## What this exercise asks
A: Return the passage of the article on Marie José Pérec starting at "REACHING for a" and ending at "Smith, in California.".
B: Translate this sentence from the article on Marie José Pérec into Spanish: "In 1998 she was struck by the rare Epstein-Barr virus."
C: Answer these questions using the article on Marie José Pérec:
(i) Where does Pérec come from?
(ii) In what event did she win gold in Barcelona in 1992?
(iii) What position does Henri Serandour hold?

## Text section

= = = = =

Electronic Telegraph
Friday 22 September 2000
Patrick Bishop



REACHING for a thesaurus to find the right words to describe the character
of Marie José Pérec, the French come up with "whimsical, crazy,
individualistic, narcissistic, anti-social".
They love her for the gold medals and the glory they bring France.They
disapprove of her for turning her back on the mother country and for what
they see as her unashamed pursuit of money. France likes to see a little
patriotism in its sports stars, but she has never played the game. Nowadays
she barely qualifies as French, having left in 1994 to train under John
Smith, in California.

At the beginning of the year she took the bizarre step of moving to Rostock
in what was East Germany to make her Olympic preparations with Wolfgang
Meier, who presided over the steroid-soaked success of the GDR's glory days.
Nonetheless, she was until her sudden departure, France's most glamorous
representative at the Olympics.

Now she has gone too far. Henri Serandour, the president of the French
Olympic committee, said: "All these big stars ought to remember where they
came from." Pérec, in fact, comes from Basse-Terre, on the Caribbean island
of Guadeloupe. She discovered her gift when - already five feet 10 inches
tall at 13 - she regularly trounced the boys when racing along the sands.

She came to notice during the Seoul games in 1988 as much for a bust-up with
a female team-mate as for her athletic achievments. After winning the
400-metre gold medal in Barcelona in 1992 she found the adulation stifling.
Her desire for solitude did not prevent her signing a £500,000 deal with
Reebok, the sportswear manufacturers, or modelling for Paco Rabanne.

In 1998 she was struck by the rare Epstein-Barr virus. Her career seemed to
be over but she recovered and returned to the track. Now she is running
again, though not in the way she intended.

= = = = =

## Entries provided
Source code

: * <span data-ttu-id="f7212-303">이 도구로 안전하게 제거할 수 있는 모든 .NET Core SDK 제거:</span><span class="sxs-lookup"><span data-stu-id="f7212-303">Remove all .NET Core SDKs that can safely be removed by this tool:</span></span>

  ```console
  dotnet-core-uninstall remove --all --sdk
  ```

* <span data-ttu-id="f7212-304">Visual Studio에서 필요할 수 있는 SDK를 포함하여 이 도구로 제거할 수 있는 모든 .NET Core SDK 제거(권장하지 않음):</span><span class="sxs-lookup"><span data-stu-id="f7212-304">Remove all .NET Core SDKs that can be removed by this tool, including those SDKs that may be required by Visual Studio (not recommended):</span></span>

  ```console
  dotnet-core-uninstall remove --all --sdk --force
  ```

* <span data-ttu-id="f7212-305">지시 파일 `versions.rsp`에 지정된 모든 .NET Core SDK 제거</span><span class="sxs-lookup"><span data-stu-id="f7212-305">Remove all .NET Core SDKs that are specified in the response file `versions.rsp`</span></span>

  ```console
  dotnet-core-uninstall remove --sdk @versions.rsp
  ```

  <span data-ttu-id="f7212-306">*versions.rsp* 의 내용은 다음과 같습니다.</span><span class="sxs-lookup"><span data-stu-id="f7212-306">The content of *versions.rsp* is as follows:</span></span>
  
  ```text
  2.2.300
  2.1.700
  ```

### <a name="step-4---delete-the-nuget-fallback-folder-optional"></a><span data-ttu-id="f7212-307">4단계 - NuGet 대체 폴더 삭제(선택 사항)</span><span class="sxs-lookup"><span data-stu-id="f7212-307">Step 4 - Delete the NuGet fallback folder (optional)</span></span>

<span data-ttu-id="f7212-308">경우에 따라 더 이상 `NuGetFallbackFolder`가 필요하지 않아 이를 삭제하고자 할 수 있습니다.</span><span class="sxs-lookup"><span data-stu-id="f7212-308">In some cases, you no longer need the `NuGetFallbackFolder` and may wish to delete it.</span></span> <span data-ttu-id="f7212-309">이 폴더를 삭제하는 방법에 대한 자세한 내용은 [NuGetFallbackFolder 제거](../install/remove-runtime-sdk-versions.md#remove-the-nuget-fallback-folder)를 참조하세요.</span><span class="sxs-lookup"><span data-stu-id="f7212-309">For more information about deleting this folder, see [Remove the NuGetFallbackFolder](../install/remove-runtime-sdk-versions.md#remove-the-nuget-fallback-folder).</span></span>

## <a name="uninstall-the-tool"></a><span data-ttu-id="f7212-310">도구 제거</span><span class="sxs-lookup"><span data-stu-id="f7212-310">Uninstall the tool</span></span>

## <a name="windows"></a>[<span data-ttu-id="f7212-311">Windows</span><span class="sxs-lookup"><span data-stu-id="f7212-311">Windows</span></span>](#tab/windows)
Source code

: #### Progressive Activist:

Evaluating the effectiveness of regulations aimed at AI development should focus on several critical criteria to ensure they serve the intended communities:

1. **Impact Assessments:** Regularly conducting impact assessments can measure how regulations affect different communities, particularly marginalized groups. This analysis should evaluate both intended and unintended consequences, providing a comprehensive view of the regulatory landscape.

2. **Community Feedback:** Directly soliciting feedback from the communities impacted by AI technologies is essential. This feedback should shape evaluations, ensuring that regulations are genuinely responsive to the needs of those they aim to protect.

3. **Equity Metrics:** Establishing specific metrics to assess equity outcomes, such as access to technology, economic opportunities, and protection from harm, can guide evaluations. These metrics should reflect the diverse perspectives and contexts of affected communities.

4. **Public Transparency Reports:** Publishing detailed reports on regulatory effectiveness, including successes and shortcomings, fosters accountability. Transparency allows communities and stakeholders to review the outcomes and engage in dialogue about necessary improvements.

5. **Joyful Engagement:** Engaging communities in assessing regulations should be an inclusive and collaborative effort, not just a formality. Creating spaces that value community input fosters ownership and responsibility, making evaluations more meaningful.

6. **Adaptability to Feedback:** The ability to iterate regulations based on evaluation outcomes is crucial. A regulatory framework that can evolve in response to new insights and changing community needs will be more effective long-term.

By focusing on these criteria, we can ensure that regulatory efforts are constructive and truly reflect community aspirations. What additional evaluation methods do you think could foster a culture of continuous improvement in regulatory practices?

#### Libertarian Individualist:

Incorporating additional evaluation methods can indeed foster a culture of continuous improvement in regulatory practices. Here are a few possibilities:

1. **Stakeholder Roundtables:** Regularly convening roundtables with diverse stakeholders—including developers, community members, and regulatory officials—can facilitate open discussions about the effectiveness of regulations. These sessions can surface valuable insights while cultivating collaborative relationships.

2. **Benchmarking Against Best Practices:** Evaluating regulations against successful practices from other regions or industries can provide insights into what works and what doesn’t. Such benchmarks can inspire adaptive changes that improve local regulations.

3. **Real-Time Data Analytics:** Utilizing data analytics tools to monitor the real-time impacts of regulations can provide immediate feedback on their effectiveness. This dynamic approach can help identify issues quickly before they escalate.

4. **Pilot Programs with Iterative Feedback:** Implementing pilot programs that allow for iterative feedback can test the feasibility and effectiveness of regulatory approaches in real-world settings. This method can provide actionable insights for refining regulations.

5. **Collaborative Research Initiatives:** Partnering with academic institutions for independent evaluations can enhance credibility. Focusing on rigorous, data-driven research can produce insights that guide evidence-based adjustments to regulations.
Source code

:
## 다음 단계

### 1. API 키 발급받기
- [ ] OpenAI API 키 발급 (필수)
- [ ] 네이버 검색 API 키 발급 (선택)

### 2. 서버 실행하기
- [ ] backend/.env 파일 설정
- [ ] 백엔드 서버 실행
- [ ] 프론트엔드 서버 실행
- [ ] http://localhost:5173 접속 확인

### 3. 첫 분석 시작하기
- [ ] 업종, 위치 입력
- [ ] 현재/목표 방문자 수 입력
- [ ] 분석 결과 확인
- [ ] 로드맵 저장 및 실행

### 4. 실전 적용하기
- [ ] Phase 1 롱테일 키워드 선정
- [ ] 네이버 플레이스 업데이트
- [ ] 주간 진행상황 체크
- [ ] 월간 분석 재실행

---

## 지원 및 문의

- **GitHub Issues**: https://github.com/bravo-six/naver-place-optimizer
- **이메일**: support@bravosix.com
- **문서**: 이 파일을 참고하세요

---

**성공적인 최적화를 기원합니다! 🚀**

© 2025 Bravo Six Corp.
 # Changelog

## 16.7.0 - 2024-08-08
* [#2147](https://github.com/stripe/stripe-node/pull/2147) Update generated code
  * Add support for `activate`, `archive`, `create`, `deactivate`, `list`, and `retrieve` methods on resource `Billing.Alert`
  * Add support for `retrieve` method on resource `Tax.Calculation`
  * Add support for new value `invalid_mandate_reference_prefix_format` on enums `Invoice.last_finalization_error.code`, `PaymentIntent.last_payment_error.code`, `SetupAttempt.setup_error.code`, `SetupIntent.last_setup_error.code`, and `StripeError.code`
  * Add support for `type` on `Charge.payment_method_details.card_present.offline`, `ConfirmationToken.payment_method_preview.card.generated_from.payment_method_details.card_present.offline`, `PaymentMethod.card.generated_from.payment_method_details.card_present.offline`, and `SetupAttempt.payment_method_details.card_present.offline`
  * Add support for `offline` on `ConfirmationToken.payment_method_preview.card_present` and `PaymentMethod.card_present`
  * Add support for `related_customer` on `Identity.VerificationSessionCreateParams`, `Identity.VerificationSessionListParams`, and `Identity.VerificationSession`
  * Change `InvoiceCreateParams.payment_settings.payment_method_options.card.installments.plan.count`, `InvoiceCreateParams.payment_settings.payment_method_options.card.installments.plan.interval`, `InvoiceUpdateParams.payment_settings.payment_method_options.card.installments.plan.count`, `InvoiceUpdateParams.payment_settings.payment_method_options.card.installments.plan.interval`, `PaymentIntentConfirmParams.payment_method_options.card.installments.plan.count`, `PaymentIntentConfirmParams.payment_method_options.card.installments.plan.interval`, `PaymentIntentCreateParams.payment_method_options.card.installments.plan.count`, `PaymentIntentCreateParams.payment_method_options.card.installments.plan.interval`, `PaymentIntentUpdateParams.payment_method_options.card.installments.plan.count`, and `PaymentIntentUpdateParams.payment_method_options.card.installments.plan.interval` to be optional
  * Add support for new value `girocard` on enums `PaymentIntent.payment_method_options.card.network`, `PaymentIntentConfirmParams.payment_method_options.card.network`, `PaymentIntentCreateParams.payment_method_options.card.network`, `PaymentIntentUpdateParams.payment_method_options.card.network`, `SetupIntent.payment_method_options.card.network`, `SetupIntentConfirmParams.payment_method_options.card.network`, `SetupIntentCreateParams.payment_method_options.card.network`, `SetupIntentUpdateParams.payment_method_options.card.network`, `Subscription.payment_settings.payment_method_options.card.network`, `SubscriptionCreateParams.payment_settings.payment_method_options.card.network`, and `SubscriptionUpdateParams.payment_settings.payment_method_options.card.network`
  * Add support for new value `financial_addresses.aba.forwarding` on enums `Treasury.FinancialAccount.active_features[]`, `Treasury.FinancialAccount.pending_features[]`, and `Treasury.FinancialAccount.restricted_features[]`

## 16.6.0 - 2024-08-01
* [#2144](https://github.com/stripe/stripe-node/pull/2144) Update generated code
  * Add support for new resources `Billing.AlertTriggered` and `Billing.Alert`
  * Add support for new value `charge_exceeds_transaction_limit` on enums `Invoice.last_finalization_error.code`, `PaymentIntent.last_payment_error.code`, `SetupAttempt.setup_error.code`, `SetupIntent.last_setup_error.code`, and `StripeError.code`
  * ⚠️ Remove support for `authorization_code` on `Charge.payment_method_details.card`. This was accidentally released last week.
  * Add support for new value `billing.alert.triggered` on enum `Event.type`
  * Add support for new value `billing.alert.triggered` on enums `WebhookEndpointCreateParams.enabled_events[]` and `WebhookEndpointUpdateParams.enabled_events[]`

= = = = =

## Responses by task
A:
REACHING for a thesaurus to find the right words to describe the character
of Marie José Pérec, the French come up with "whimsical, crazy,
individualistic, narcissistic, anti-social".
They love her for the gold medals and the glory they bring France.They
disapprove of her for turning her back on the mother country and for what
they see as her unashamed pursuit of money. France likes to see a little
patriotism in its sports stars, but she has never played the game. Nowadays
she barely qualifies as French, having left in 1994 to train under John
Smith, in California.

B: En 1998 contrajo el raro virus de Epstein-Barr.

C:
(i) Basse-Terre, on the Caribbean island of Guadeloupe.
(ii) The 400 meters.
(iii) President of the French Olympic committee.